[Start of Attachment]

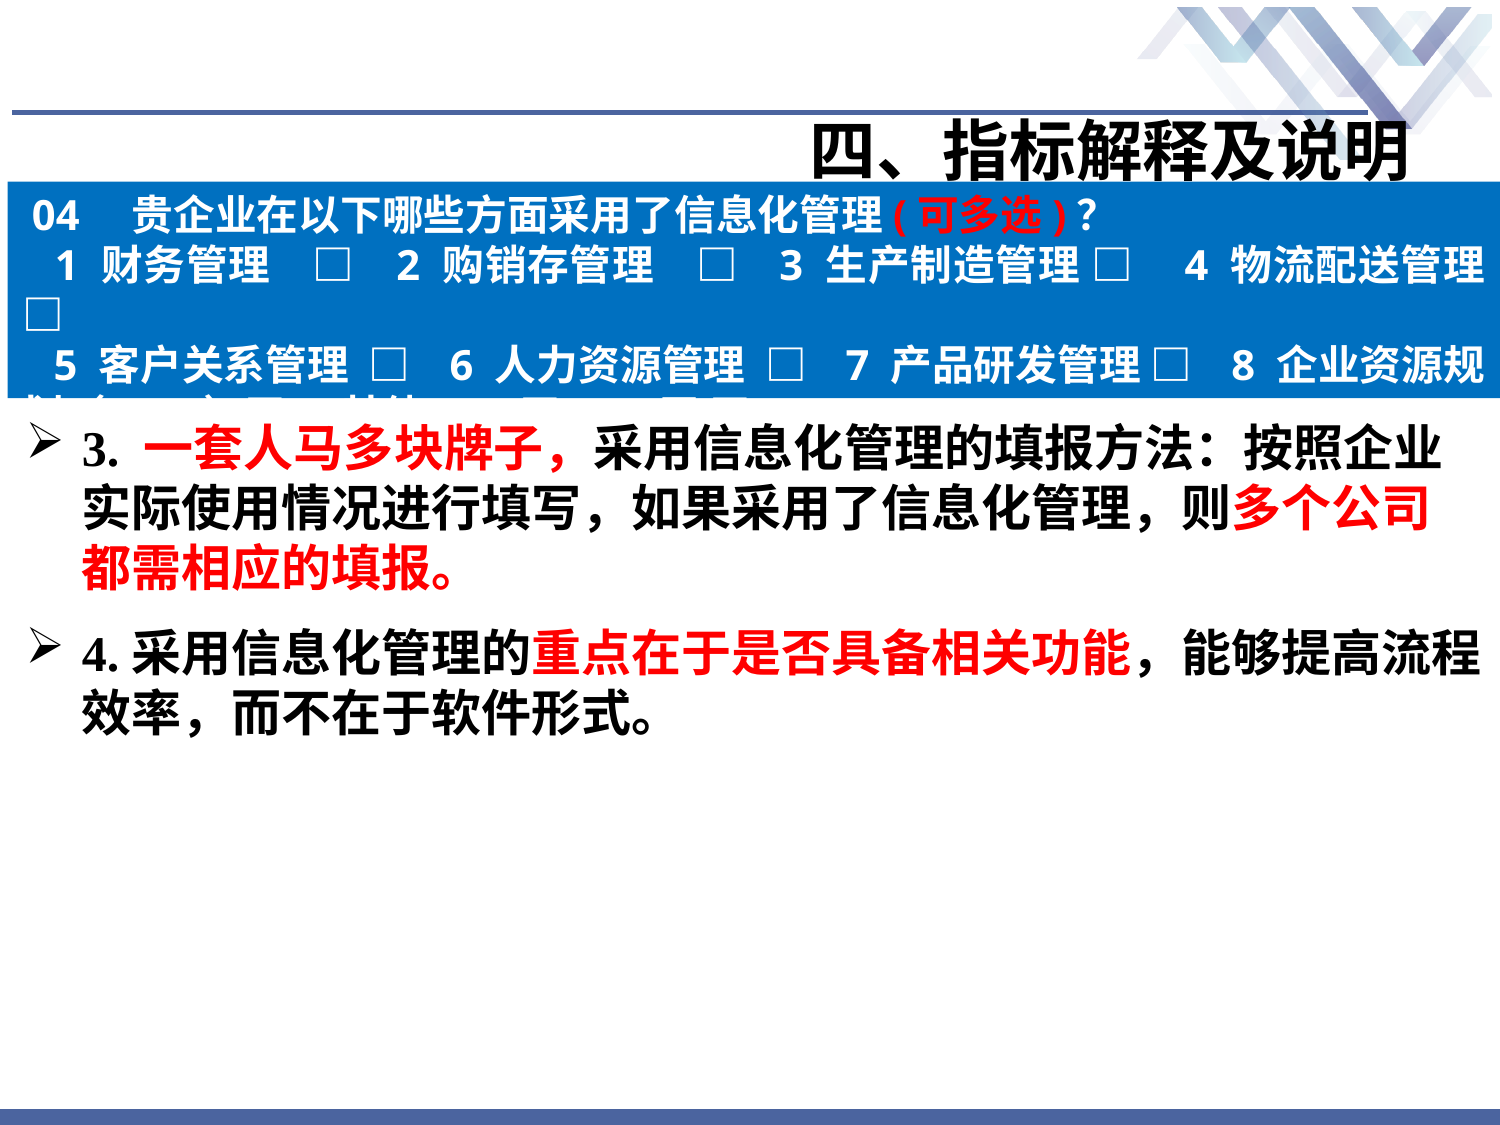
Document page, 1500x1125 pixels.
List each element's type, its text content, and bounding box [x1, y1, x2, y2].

title 四、指标解释及说明 [75, 101, 1425, 181]
text_box 3. 一套人马多块牌子，采用信息化管理的填报方法：按照企业实际使用情况进行填写，如果采用了信息化管理，则多个公司都需相应的填报。 4.采用信息化管理的重点在于是否具备相关功能，能够提高流程效率，而不在于软件形式。 [10, 408, 1497, 1125]
text_box 04 贵企业在以下哪些方面采用了信息化管理(可多选)？ 1 财务管理 □ 2 购销存管理 □ 3 生产制造管理 □ 4 物流配送管理 □ 5 客户关系管理 □ 6 人力资源管理 □ 7 产品研发管理 □ 8 企业资源规划（ERP）□9 其他 □ 10无 □ [7, 181, 1500, 399]
picture [1056, 7, 1492, 160]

[End of Attachment]

[EXERCISE DIRECTIONS]:
What is needed is every entry written out word for word, with no pictures.

[RESPONSE]:
Document page, 1500x1125 pixels.
List each element's type, its text content, and bounding box [x1, y1, x2, y2].

title 四、指标解释及说明 [75, 101, 1425, 181]
text_box 3. 一套人马多块牌子，采用信息化管理的填报方法：按照企业实际使用情况进行填写，如果采用了信息化管理，则多个公司都需相应的填报。 4.采用信息化管理的重点在于是否具备相关功能，能够提高流程效率，而不在于软件形式。 [10, 408, 1497, 1125]
text_box 04 贵企业在以下哪些方面采用了信息化管理(可多选)？ 1 财务管理 □ 2 购销存管理 □ 3 生产制造管理 □ 4 物流配送管理 □ 5 客户关系管理 □ 6 人力资源管理 □ 7 产品研发管理 □ 8 企业资源规划（ERP）□9 其他 □ 10无 □ [7, 181, 1500, 399]
picture [1056, 7, 1492, 160]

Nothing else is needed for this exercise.